What if I'm just wasting her time?
My ribs tighten painfully. For a long moment, everything in the chamber is silent and still.
Then High Priestess Fang sighs. The stone wall beside me shifts and quivers before sliding forward, molding itself into another seat not three feet away.
The priestess glides toward me with silent steps. Dressed in her ornate white silk robes, she could be a ghost, floating inches above the ground for all I know. But when she sits down on the new stone bench, she looks far more human than she's ever looked before.
She's a woman of Asian descent and indeterminate age, with pale, golden skin and a smooth complexion, untouched by wrinkles. Her eyes hold a darkness and a depth that suggest she's seen more years than one would expect, though, and there's a weariness to her now that makes me pause.
"Did you know," she asks quietly, "that the first time I used the Anchoring Stones, I nearly broke my neck?"
She lifts her hand, showing off the rings that adorn her fingers and thumb. They're plain, silver-colored bands, but set into them are polished stones of different hues.
I blink owlishly, sitting up straighter. She's referred to the stones that augment her magic and establish her place as the leader of the Stone Kingdom's most powerful mystical sect before, but only in passing.
"Oh?"
She curls her fingers into her palm, and white light glows faintly around her hand. She looks up at me, and our gazes connect.
"They weren't meant for me."
"Oh."
My pulse picks up. The Shadow Bracer wasn't intended for me, either. Rhiannon brought it to Unity, imagining that she would wear it herself. But once it locked onto me, it rejected her.
"I was a neophyte, then. I had magic, of course, but its true strength had not revealed itself. I had entered the Order with intentions of serving the priestesses, and perhaps, if I was lucky, I would be able to develop my own skills as well." She flexes her fingers outward again, the stones shining in the dim light. "After the death of the last High Priestess, I was sent to fetch the stones from the East Tower." One corner of her mouth flits upward. "I was so nervous. To be so close to such power, surrounded by guards. The king himself was waiting for me in the great hall of the temple."
My own throat tightens in sympathy. I had the "honor" of meeting King Haoyu when I first arrived in the Stone Kingdom. He's intimidating to say the least.
He also kind of hates me, I think. Or at least he hates what I represent.
His only son being mated to a woman with no power or wealth--and who also happens to be mated to the youngest prince of the Fire Kingdom?
Yeah. He hates that a lot.
But the king's shitty opinion of me isn't the point right now.
High Priestess Fang's voice takes on a distant quality, as if she's got one foot in the present and one in the memory. "It was the strangest thing. One minute, I was walking resolutely down the spiral steps. The next, I was in the air. I must have tripped--on what I don't know. I can only blame my nerves. And maybe my new robes." A rare smile curls her lips, and she refocuses her gaze. "It was a hundred steps, cut out of unforgiving rock. I would have hit my head and died, only--the stones..."

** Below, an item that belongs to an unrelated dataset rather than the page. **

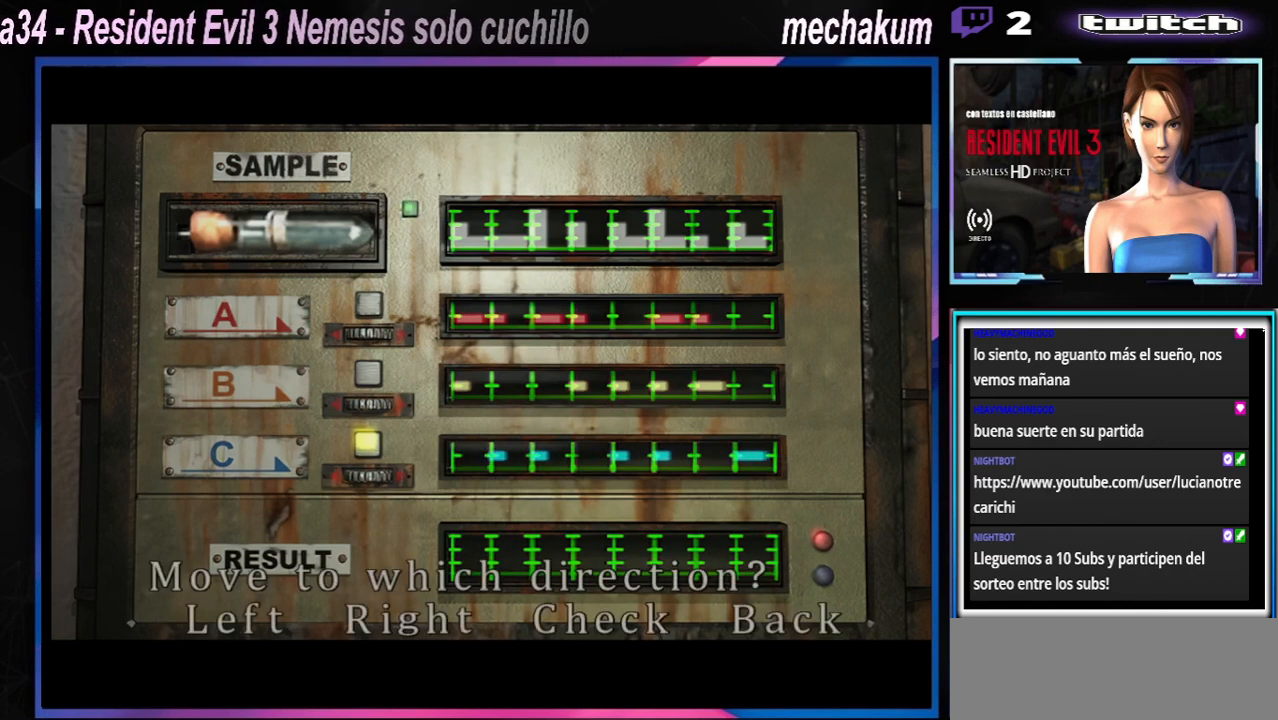
{"buttons": [], "left_stick": "center", "events": [[233, "A", "down"], [367, "A", "up"]]}
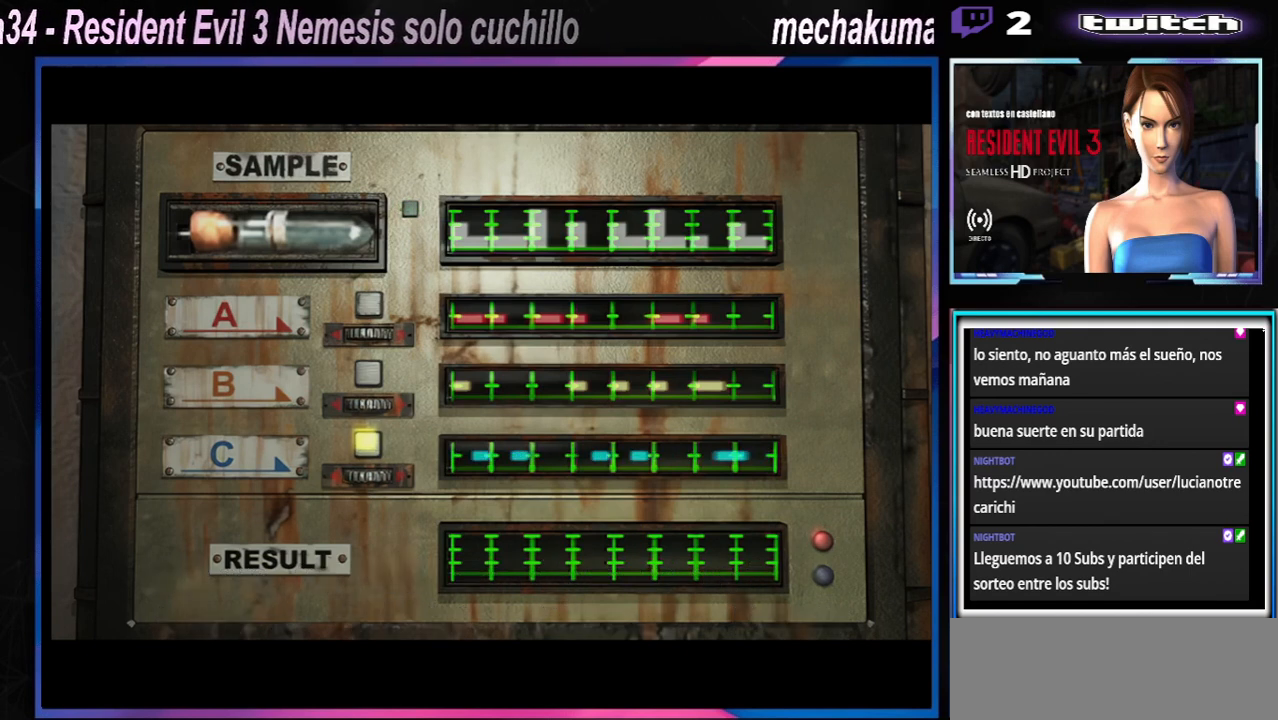
{"buttons": ["A"], "left_stick": "center", "events": [[467, "A", "down"]]}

They glow again, brighter this time.
"They rose out of their case. They surrounded me. I imagined they were there to save me, and in my mind, I saw the staircase flattening out. Protecting me. And then it did."
"Wow."
"'Wow', indeed," she agrees. She drops her hand to rest it in her lap. "After that, they would respond to no other. They were mine, and I was the High Priestess." Her smile this time is rueful. "It took me three years to learn to repeat the feat, and another three after that to fix the staircase."
My laughter startles me. "Oh. But--"
"We're a superstitious lot, here in the Stone Kingdom." Her expression remains stoic, but a faint glint of humor twinkles in her eyes. "The High Priestess had broken the tower steps, so it was the will of the gods that it remain broken. We had to transform into dragons to fly up there for six years, and then transform again to get down."
"You all must have gotten very adept at transforming in midair." The tower is small; too small to house a full-grown dragon's wingspan.
"Very," she agrees, desert dry. Then her voice goes serious again. "Great stress can reveal powers that might otherwise go untapped for decades, Ember. You have shown your strength already, and you are making remarkable progress learning to summon your abilities at will."
"I am?"
"Of course you are." She says it so matter-of-factly. Like this was obvious, when minutes ago, I was circling the toilet of despair. "Patience."